Do Nurses at Springcreek Rehabilitation And Nursing Center Stick Around?

Staff turnover at Springcreek Rehabilitation and Nursing Center is high. At 60%, the facility is 14 percentage points above the Michigan average of 46%. High turnover means new staff may not know residents' individual needs, medications, or preferences. It can also be disorienting for residents, especially those with dementia who rely on familiar faces. Families should ask: What is causing the turnover? What retention programs are in place? How do you ensure care continuity during staff transitions?
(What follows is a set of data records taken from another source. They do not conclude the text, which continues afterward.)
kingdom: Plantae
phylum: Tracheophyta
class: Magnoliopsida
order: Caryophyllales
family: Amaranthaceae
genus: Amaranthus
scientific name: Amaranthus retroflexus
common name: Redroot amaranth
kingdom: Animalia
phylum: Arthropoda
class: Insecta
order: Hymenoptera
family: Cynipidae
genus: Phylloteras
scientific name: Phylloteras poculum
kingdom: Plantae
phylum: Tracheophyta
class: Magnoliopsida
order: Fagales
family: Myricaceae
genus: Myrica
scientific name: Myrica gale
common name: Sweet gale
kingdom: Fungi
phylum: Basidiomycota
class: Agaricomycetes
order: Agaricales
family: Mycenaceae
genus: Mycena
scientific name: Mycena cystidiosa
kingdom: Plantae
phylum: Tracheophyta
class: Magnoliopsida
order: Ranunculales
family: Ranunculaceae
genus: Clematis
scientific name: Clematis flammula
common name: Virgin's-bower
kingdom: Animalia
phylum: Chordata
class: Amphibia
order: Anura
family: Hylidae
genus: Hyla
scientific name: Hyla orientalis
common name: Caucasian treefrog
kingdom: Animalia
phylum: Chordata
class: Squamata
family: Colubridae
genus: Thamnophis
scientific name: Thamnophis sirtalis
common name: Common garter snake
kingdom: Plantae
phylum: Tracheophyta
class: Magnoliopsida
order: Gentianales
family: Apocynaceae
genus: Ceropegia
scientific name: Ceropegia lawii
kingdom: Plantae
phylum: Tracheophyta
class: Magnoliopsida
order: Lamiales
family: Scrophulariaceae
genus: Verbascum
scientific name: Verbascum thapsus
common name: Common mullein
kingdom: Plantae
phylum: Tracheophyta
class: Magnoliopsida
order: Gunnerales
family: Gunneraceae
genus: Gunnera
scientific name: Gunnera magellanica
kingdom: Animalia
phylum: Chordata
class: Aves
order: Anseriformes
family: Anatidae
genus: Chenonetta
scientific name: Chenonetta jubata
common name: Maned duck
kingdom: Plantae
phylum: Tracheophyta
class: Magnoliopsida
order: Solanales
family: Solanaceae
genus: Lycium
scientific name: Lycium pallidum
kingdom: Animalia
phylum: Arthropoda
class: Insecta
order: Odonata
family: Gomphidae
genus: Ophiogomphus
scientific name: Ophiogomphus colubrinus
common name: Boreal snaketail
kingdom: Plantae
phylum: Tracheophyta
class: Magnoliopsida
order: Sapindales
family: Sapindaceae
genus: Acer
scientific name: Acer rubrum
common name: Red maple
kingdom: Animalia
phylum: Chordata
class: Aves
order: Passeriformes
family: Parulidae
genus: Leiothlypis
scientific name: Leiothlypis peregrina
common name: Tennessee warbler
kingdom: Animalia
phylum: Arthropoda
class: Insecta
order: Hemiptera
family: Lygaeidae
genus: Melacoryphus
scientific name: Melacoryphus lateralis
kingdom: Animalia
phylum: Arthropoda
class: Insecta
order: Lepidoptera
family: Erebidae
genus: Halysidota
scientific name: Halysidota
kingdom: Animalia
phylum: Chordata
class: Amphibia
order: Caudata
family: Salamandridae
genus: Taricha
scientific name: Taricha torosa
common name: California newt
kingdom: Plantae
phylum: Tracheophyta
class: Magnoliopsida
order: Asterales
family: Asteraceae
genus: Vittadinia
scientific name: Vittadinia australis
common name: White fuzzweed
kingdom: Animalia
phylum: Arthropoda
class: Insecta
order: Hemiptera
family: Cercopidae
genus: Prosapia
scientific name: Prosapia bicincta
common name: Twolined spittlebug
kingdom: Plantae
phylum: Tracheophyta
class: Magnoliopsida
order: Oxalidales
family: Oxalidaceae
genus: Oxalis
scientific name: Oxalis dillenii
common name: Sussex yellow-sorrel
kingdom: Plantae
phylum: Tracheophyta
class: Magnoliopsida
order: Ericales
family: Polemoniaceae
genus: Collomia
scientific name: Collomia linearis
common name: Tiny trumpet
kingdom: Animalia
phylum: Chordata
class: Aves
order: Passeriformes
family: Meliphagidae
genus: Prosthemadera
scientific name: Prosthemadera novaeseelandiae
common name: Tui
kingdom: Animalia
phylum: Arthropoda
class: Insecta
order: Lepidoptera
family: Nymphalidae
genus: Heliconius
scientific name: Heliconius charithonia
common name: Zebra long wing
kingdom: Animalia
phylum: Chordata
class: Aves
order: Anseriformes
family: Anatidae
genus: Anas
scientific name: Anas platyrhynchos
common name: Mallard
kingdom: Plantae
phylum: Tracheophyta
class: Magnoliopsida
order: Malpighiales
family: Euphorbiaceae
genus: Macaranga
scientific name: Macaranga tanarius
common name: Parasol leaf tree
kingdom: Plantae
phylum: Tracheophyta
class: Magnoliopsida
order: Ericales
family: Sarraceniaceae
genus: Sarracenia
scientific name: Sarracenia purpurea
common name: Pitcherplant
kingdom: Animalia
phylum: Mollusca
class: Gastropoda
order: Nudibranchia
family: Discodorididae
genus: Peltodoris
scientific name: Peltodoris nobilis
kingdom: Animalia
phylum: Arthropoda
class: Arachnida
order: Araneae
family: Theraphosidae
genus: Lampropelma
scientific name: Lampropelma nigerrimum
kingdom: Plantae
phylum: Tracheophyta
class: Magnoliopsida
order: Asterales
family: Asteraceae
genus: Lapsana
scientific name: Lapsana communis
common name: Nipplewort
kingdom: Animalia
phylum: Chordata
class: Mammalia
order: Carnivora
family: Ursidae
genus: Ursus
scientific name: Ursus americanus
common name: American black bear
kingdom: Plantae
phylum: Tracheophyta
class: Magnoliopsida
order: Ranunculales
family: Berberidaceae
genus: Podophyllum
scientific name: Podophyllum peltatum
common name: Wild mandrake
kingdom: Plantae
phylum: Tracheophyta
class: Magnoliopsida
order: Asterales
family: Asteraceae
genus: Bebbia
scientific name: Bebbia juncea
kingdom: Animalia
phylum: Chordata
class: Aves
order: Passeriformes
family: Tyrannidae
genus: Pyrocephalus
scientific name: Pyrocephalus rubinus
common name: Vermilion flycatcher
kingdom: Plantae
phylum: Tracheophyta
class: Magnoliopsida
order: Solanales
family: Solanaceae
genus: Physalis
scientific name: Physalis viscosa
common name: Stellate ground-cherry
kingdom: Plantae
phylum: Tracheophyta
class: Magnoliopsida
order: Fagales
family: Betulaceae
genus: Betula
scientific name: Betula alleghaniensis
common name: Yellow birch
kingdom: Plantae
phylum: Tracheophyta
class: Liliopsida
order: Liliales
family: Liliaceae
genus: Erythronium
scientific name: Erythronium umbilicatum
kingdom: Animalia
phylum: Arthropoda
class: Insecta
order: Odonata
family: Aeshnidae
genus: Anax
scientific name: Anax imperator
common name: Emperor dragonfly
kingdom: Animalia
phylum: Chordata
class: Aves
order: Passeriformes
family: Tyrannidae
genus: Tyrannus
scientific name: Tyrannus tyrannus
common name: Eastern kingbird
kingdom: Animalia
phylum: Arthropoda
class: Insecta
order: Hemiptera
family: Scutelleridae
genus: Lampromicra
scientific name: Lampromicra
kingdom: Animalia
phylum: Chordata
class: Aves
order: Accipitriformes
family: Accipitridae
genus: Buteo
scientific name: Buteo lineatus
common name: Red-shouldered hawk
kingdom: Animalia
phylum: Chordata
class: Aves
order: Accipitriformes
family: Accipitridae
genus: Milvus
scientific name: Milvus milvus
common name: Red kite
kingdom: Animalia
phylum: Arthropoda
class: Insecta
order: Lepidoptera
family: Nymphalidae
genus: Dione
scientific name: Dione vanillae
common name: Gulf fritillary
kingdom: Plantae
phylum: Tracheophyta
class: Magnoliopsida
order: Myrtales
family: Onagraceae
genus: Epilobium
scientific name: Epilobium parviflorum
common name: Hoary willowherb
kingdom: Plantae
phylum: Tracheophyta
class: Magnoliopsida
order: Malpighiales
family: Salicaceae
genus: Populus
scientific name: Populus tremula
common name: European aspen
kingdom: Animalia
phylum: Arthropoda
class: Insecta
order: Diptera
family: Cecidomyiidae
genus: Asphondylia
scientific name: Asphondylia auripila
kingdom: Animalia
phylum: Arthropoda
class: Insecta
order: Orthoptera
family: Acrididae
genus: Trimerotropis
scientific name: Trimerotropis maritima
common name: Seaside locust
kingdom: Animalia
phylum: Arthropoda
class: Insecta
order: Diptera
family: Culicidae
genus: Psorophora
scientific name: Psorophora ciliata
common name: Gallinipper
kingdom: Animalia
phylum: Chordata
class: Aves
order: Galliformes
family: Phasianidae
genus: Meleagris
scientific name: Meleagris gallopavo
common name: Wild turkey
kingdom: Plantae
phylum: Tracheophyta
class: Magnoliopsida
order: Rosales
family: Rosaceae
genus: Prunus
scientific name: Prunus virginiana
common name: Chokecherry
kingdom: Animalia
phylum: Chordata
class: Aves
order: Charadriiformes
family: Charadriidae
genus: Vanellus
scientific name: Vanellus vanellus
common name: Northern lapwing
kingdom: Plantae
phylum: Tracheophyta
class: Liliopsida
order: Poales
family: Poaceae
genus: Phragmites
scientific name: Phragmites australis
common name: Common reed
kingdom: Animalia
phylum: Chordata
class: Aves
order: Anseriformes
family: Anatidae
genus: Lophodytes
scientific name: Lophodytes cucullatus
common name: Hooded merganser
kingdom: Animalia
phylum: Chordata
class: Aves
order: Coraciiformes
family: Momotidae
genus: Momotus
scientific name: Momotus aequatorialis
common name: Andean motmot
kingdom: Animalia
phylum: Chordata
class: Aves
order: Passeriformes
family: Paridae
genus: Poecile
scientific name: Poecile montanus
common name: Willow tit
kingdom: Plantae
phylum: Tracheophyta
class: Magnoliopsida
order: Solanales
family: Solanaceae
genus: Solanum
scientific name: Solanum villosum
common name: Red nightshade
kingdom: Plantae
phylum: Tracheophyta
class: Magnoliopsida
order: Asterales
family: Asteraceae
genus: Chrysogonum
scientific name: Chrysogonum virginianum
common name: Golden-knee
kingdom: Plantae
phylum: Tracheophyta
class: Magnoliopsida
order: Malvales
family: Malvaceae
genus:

Was Springcreek Rehabilitation And Nursing Center Ever Fined?

Springcreek Rehabilitation and Nursing Center has no federal fines on record. CMS issues fines when nursing homes fail to meet care standards or don't correct problems found during inspections. The absence of fines suggests the facility has either maintained compliance or corrected any issues before penalties were assessed. This is a positive indicator, though families should still review recent inspection reports for the full picture.

Is Springcreek Rehabilitation And Nursing Center on Any Federal Watch List?

Springcreek Rehabilitation and Nursing Center is not on any federal watch list. The most significant is the Special Focus Facility (SFF) program, which identifies the bottom 1% of nursing homes nationally based on persistent, serious quality problems. Not being on this list means the facility has avoided the pattern of deficiencies that triggers enhanced federal oversight. This is a positive indicator, though families should still review the facility's inspection history directly.